2. Additional Costs and Benefits of Debt Financing

The following graph summarizes additional potential costs and benefits of debt financing, which we briefly discuss below.

 

debt-equity trade-off

 

Additional Costs of Debt Financing

 

Distress costs

One of our original assumptions was that there are no costs of financial distress. Put differently, the amount of debt financing does not in any way affect the current and future business relationships with the relevant stakeholders and in the case of bankruptcy, the debtholders take over the assets in a costless transaction.

Clearly, these assumptions are not very compatible with reality. In reality, there are potentially significant direct and indirect costs of financial distress:

  • Direct costs of financial distress (bankruptcy costs): Financial distress is expensive. Some of these costs are the direct result of being in distress. For example:
    • Legal fees for lawyers, courts, expert opinions, etc.
    • Auditor fees for special audits etc.
    • Management time and fees, for example for the appointment of turnaround managers or because distress absorbs a significant amout of management time
    • Etc.

 

  • Indirect costs of financial distress: Importantly, distress costs can occur even if the firm avoids bankruptcy (or long before it enters bankruptcy). These are the so-called indirect costs of financial distress:
    • Suppliers might require payments in advance instead of granting generous credit terms
    • Customers might be reluctent to purchase goods because they fear that the firm will not be there to provide after-sales support (or warranty claims)
    • Employees might leave the firm, hoping to find new employment before all other colleagues flood the job market. Those who stay might ask for higher salaries as a compensation for their higher job risk.
    • The coffee breaks that were used for creative discussions that bring the company forward are now dominated by uncertainty and speculations about the firm's future.
    • Etc.

DATASET:
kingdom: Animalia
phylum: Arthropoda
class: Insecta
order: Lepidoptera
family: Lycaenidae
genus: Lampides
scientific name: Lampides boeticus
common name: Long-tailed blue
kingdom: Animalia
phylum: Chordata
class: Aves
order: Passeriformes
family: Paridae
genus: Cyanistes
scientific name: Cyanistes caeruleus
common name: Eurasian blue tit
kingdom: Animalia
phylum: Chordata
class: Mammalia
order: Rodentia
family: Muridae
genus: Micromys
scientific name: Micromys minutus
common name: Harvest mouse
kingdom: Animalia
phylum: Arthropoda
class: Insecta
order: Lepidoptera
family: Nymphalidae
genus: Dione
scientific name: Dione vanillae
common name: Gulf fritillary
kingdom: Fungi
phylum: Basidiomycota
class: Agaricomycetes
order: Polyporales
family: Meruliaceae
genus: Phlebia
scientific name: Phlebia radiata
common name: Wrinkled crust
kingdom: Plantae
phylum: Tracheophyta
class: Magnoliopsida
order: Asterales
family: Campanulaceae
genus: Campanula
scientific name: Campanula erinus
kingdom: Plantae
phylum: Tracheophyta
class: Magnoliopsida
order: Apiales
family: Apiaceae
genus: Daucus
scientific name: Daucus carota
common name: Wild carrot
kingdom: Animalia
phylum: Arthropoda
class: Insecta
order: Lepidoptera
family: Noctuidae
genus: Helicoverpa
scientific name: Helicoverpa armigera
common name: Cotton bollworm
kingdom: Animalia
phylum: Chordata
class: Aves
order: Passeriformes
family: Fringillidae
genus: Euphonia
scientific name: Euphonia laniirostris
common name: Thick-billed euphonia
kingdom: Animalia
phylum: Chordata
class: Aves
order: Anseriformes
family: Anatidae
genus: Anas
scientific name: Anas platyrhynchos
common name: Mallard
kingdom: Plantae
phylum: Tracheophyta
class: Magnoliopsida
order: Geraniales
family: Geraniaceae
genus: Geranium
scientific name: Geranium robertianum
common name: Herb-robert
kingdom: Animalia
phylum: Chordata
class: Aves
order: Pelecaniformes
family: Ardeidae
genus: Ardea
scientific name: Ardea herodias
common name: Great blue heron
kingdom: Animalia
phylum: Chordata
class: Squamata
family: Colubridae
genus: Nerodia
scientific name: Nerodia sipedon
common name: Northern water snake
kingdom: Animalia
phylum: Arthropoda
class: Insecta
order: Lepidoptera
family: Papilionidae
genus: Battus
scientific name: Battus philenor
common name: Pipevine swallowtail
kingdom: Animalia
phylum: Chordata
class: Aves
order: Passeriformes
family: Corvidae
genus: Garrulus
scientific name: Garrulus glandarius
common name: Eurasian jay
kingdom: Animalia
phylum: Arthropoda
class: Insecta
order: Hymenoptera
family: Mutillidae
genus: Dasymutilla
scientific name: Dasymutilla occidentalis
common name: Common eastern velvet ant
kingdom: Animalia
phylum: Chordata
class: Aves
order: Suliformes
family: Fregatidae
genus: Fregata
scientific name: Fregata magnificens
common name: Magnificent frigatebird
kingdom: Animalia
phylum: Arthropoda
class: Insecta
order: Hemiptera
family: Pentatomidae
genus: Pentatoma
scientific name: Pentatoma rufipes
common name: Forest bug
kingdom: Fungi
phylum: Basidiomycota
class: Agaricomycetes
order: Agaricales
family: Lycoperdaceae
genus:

WHAT THE EXERCISE ASKS: Carry the passage on the costs and benefits of debt financing forward from its final item, writing the section that follows its list of the indirect costs of financial distress.

RESULT OF THE TASK:
These costs of financial distress can be substantial. Already the faint prospect of financial distress can throw a spanner in the smooth works of the company. When deciding about the optimal financing policy, these costs should clearly be considered.

 

Liquidity drain

A rather obvious point is that debt financing eats into the firm's future liquidity. The contractual future debt payments must be made before the firm engages in additional investments or distributes cash to its shareholders. A high debt level could therefore jeopardize the firm's future investment and payout policy.

This is often an important consideration in leveraged buyout transactions such as management buy-outs (MBO) or management buy-ins (MBI). Often, these transactions are financed with quite significant debt portions. For a detailed case of such a transaction, please refer to the module Financial Planning for Managers. There, we look at debt-financed MBI transaction that factually absorbs the firm's cash flows for the 5 years following the deal. During that time, the firm will predictably be unable to make significant new investments or pay dividends to the shareholders. This could be a competitive disadvantage in a dynamic environment.

 

Loss of flexibility

Related to this point, is the more general loss of flexibility that debt financing brings about. Above, we have discussed how firms migh lose the flexibility to make new investments and pay dividends as a result of the liquidity drain.

With debt financing, firms also give away parts of their strategic and operating flexibility. As we have seen in the discussion about debt covenants earlier in this module, debt contracts generally prevent firms from changing their business in any material way. This impairs their flexibility to react quickly to changes in the market environment.

 

Higher equity risk

Finally, we have seen at various places already that debt financing makes the equity claim riskier. In perfect markets, this is irrelevant because shareholders can use home-made leverage to calibrate the riskiness of their equity investment. 

In reality, however, this is often not possible, especially in the context of privately held firms. Entrepreneurs often have a significant portion of their total wealth invested in the company and therefore bear considerable business risk. They cannot diversify this risk without giving up control over the firm.

Issuing debt to pursue new project means that the entrepreneurs assume a financing risk on top of the firm's business risk. This might prevent them from pursuing a more aggressive debt policy.

  

 

Additional Benefits of Debt Financing

Let us now turn to some of the additional benefits that debt financing could have:

 

Issue Costs

Raising capital is not free of charge. Especially in the context of public capital placements, there are several costs associated with the issuance of new capital, including professional fees (legal, audit), listing fees, and underwriting fees (i.e., fees paid to the investment banks). 

Lee, Lochhead, Ritter, and Zhao (1996) estimate the total direct cost of issuing capital.  Though the numbers are a bit dated, the general message would still seem to apply today:

  • Issuing equity is generally more expensive than issuing debt.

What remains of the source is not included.